> **Directive**:
Pull out every line of the data that contains the word "left", and copy each of those lines in full.

Start of Data for this exercise

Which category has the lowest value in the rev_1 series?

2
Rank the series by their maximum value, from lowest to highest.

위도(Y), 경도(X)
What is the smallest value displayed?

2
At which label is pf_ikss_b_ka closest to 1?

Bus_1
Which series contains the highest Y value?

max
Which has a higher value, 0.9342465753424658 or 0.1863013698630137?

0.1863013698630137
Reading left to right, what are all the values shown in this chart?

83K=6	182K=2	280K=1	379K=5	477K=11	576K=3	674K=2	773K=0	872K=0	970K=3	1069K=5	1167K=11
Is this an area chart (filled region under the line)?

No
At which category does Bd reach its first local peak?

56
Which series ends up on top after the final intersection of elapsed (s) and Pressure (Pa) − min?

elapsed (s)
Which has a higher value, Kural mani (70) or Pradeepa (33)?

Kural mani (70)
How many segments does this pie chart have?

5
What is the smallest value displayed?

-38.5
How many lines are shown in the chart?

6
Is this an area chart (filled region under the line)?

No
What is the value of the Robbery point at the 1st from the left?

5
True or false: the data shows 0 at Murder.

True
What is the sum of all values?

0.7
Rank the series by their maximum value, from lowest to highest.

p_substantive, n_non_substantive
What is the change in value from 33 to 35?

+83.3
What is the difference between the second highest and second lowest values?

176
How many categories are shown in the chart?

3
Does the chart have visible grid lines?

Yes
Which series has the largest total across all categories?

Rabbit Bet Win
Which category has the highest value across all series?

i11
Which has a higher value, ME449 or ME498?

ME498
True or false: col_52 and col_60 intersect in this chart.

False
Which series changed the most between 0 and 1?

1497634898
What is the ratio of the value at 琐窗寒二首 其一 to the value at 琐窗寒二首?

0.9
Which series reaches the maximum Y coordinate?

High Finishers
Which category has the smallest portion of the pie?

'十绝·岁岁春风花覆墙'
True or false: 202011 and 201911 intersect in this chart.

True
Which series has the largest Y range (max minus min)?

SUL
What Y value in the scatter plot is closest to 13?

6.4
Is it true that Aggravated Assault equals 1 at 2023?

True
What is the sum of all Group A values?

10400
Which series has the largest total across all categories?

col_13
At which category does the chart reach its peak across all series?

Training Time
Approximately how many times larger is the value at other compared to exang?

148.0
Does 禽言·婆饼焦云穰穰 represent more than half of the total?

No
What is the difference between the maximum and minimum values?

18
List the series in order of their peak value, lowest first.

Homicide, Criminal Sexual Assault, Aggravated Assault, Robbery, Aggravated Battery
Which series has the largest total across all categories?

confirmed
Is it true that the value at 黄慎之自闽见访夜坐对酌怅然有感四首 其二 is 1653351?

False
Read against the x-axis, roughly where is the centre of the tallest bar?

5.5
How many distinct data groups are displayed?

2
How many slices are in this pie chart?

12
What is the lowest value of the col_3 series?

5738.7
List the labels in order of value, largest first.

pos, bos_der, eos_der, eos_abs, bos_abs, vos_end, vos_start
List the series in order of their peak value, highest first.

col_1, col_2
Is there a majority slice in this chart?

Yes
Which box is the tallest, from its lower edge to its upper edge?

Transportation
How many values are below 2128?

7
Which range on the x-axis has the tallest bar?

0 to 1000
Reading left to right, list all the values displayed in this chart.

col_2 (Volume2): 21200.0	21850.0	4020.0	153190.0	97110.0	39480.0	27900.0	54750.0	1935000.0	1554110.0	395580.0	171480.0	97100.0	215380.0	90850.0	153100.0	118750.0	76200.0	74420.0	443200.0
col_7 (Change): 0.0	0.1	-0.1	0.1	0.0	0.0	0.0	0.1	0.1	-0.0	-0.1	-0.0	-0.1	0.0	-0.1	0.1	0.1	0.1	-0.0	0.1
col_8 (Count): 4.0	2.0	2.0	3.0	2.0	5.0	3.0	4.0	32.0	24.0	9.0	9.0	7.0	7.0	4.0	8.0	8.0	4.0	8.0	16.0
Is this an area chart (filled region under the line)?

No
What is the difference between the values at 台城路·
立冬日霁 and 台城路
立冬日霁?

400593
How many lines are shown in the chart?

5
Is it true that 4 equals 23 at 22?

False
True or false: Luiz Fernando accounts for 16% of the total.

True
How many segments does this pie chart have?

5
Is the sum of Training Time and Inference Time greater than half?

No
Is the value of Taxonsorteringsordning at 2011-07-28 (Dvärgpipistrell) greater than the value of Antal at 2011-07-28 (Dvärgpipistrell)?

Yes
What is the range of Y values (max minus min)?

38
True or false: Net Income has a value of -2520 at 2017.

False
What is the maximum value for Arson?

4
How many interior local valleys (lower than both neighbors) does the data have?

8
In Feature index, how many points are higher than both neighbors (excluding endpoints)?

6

End of Data for this exercise

> **Answer area**:
Reading left to right, what are all the values shown in this chart?
What is the value of the Robbery point at the 1st from the left?
Reading left to right, list all the values displayed in this chart.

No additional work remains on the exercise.